- What is required: Every line that contains "along" must be located and copied from the data.
++++++++++++++++++++
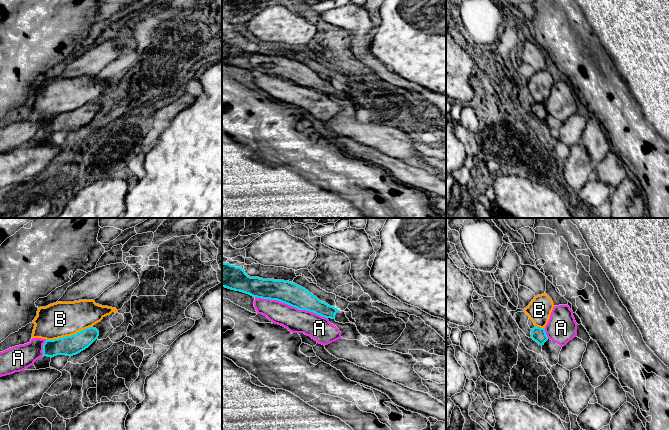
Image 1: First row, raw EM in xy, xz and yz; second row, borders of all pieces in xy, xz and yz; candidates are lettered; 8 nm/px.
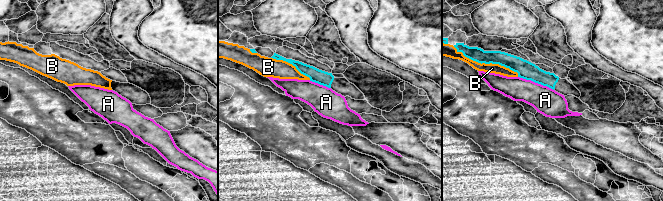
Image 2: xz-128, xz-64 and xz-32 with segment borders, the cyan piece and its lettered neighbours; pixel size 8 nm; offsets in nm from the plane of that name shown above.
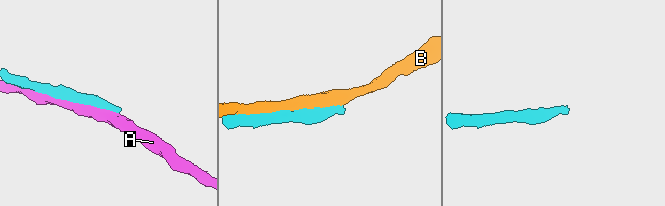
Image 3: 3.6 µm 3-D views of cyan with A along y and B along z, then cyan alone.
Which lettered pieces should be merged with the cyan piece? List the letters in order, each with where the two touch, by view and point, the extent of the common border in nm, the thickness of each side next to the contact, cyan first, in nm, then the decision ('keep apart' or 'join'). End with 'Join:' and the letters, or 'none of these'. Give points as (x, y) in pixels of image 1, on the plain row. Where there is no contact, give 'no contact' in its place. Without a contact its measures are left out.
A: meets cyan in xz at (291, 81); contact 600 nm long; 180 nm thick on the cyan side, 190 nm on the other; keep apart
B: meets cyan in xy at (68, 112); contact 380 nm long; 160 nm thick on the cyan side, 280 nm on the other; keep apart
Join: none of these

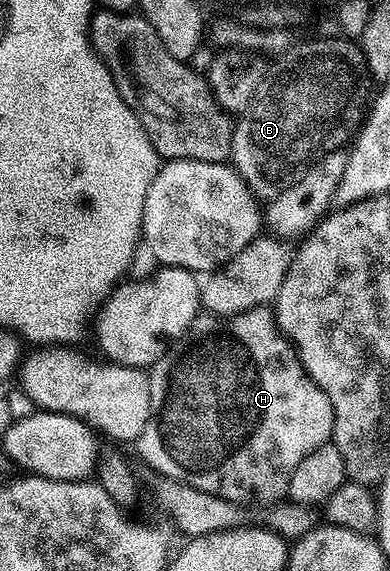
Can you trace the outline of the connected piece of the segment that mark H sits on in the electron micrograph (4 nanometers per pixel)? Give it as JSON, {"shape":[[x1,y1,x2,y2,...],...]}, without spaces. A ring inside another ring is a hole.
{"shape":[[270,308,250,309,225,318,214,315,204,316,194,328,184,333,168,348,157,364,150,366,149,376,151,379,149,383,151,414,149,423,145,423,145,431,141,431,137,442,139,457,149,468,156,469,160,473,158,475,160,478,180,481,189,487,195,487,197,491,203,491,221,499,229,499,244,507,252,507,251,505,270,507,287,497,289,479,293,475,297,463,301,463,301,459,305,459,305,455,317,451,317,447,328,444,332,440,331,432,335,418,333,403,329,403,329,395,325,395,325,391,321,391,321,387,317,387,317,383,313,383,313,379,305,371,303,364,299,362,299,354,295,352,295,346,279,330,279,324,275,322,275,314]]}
++++++++++++++++++++
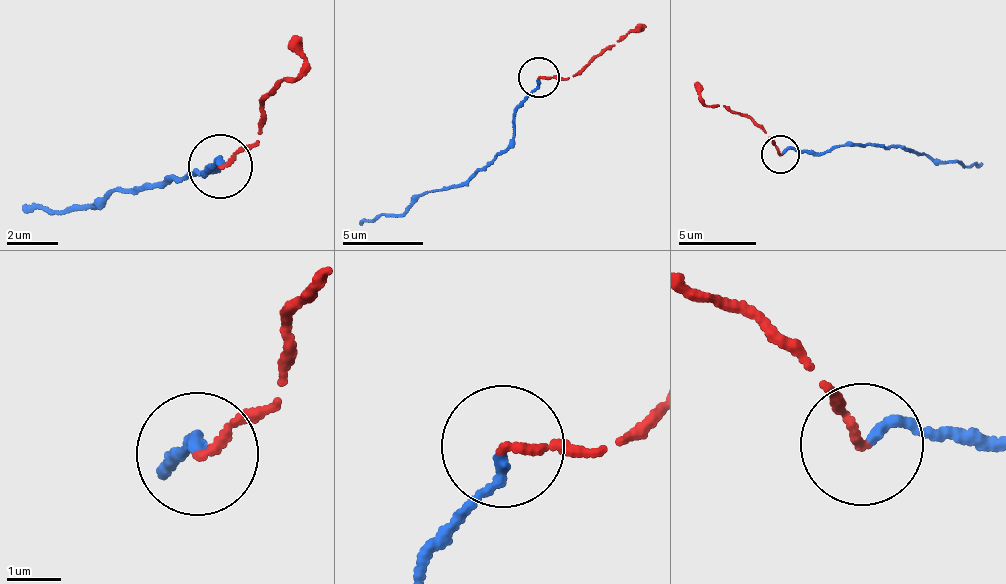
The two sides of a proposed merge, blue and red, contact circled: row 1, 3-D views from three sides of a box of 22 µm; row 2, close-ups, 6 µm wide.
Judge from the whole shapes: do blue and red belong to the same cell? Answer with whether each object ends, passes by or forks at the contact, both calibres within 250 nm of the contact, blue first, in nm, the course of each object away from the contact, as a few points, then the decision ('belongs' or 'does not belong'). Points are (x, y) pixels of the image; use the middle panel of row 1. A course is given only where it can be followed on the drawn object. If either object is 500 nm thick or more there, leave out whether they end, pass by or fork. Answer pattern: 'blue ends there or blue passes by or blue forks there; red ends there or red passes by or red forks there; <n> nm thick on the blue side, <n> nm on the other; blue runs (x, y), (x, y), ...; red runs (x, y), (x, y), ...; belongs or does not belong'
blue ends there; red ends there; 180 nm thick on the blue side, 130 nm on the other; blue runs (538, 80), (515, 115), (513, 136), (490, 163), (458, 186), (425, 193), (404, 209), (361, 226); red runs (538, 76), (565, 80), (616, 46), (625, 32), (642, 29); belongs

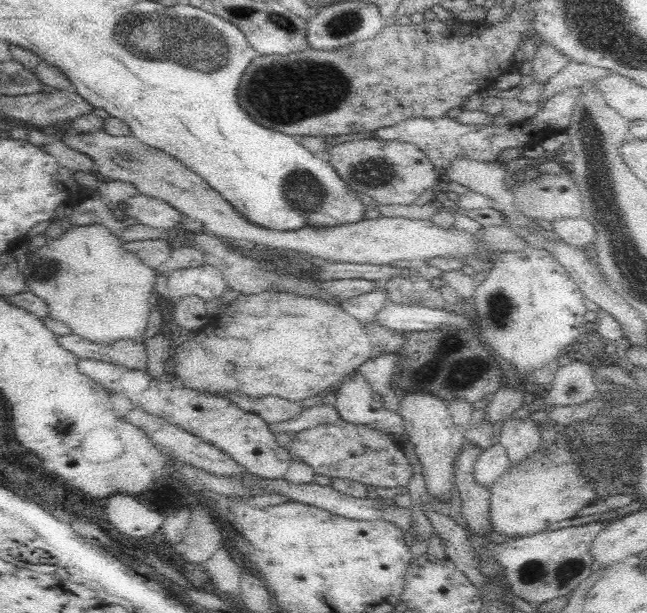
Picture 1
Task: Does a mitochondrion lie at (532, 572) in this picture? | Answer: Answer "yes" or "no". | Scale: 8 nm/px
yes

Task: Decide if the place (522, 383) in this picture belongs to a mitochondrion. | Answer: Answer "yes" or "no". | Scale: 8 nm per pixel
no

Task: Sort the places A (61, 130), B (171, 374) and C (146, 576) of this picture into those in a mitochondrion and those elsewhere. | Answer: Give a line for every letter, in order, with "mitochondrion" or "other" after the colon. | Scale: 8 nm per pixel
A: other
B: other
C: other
++++++++++++++++++++
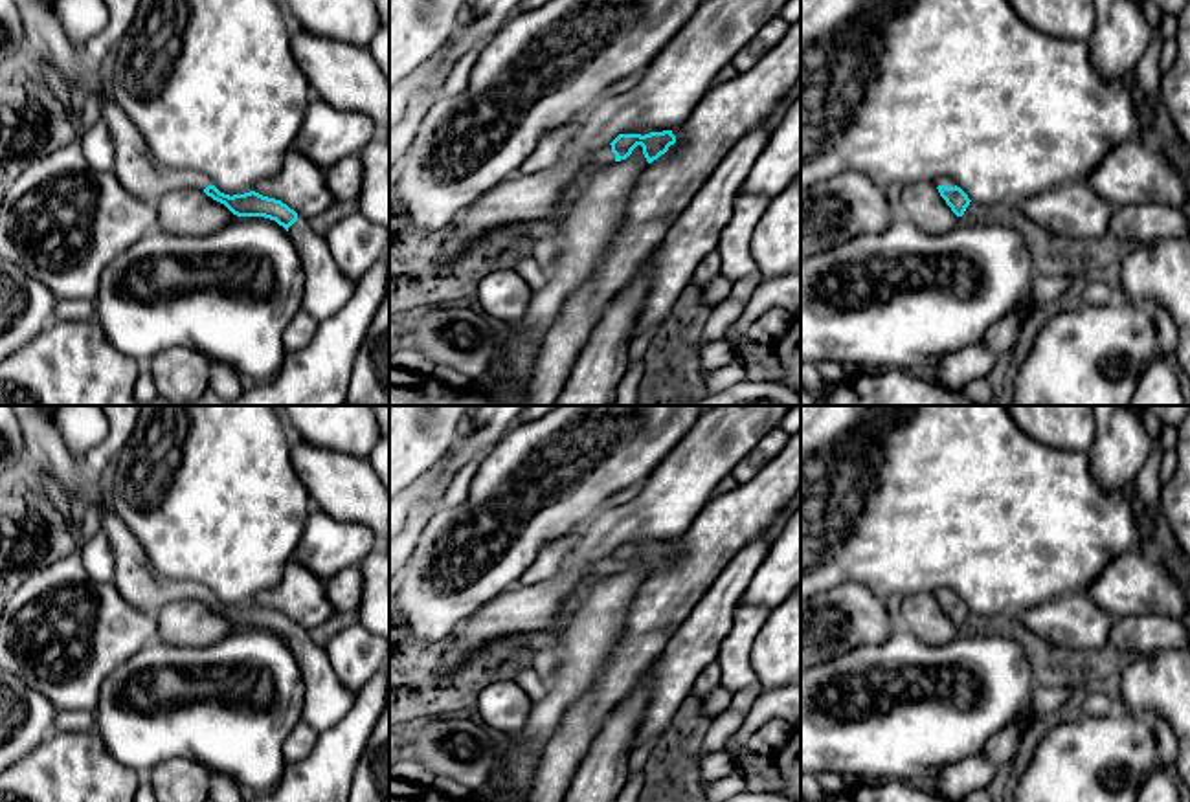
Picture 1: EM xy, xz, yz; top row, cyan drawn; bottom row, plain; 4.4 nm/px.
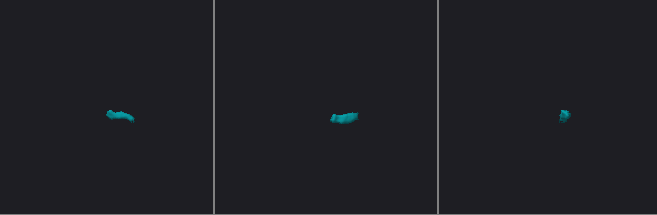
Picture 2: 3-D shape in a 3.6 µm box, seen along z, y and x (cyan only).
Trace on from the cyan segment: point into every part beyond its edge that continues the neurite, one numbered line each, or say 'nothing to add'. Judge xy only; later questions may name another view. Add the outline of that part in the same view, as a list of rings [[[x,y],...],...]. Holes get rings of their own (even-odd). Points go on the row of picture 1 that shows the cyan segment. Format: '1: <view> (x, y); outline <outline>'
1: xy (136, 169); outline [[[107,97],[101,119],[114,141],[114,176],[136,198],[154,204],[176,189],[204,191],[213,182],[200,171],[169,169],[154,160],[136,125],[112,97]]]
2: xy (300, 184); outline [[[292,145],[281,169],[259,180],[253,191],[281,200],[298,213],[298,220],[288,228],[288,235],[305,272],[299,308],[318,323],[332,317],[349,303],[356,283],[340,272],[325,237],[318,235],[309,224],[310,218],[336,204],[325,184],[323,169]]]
++++++++++++++++++++
- Response below:
Image 3: 3.6 µm 3-D views of cyan with A along y and B along z, then cyan alone.
Picture 2: 3-D shape in a 3.6 µm box, seen along z, y and x (cyan only).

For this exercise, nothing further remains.